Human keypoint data
-- Opening Marker --
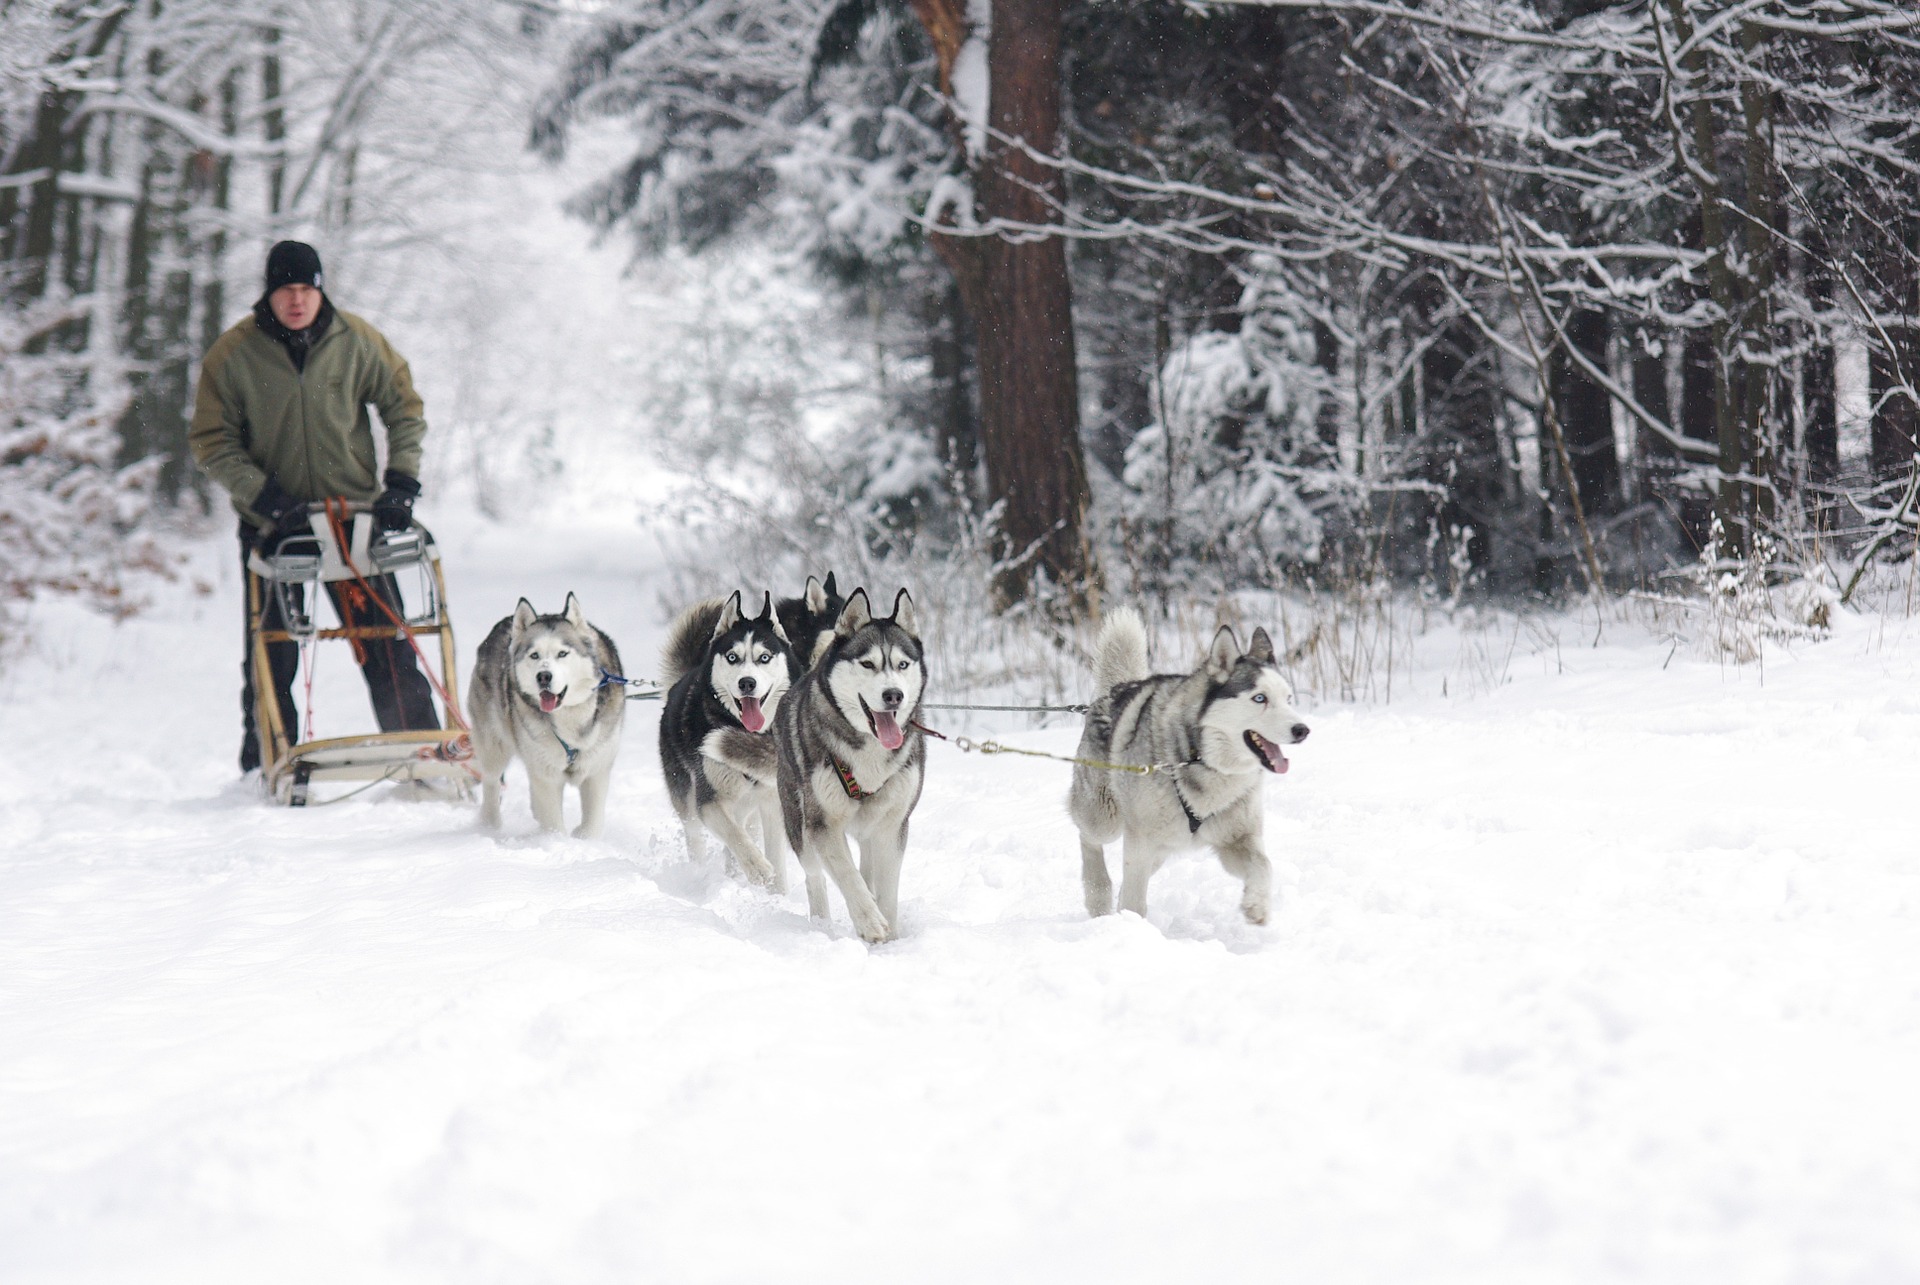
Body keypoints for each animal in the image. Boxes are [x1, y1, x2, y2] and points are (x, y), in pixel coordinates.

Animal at [468, 595, 625, 837]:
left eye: (563, 653)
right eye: (535, 655)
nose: (543, 676)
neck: (570, 717)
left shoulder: (596, 770)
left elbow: (593, 822)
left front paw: (584, 838)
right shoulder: (546, 774)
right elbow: (553, 821)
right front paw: (557, 842)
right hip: (494, 745)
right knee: (492, 781)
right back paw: (489, 824)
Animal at [656, 587, 798, 883]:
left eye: (764, 657)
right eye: (732, 657)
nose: (747, 683)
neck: (746, 732)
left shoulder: (771, 803)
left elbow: (776, 859)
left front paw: (776, 888)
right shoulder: (709, 800)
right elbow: (735, 836)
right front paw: (757, 867)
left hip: (748, 807)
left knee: (744, 830)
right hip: (688, 801)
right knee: (698, 838)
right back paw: (700, 874)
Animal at [718, 587, 933, 937]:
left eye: (902, 664)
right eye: (868, 664)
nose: (893, 695)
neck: (867, 748)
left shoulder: (892, 827)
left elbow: (887, 891)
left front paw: (890, 935)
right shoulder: (822, 825)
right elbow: (846, 875)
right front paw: (870, 922)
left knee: (866, 868)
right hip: (797, 821)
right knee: (816, 875)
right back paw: (822, 923)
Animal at [1075, 610, 1313, 921]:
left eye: (1288, 699)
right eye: (1260, 698)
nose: (1302, 730)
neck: (1203, 760)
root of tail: (1116, 691)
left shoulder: (1236, 839)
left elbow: (1264, 866)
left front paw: (1256, 906)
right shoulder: (1140, 842)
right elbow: (1135, 900)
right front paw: (1133, 926)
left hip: (1163, 847)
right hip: (1106, 818)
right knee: (1088, 838)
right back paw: (1098, 894)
-- Closing Marker --
• Problem details: Where the word "shoulder" appears in a line of the entries, copy that line.

• Completed task:
left shoulder: (596, 770)
right shoulder: (546, 774)
left shoulder: (771, 803)
right shoulder: (709, 800)
left shoulder: (892, 827)
right shoulder: (822, 825)
left shoulder: (1236, 839)
right shoulder: (1140, 842)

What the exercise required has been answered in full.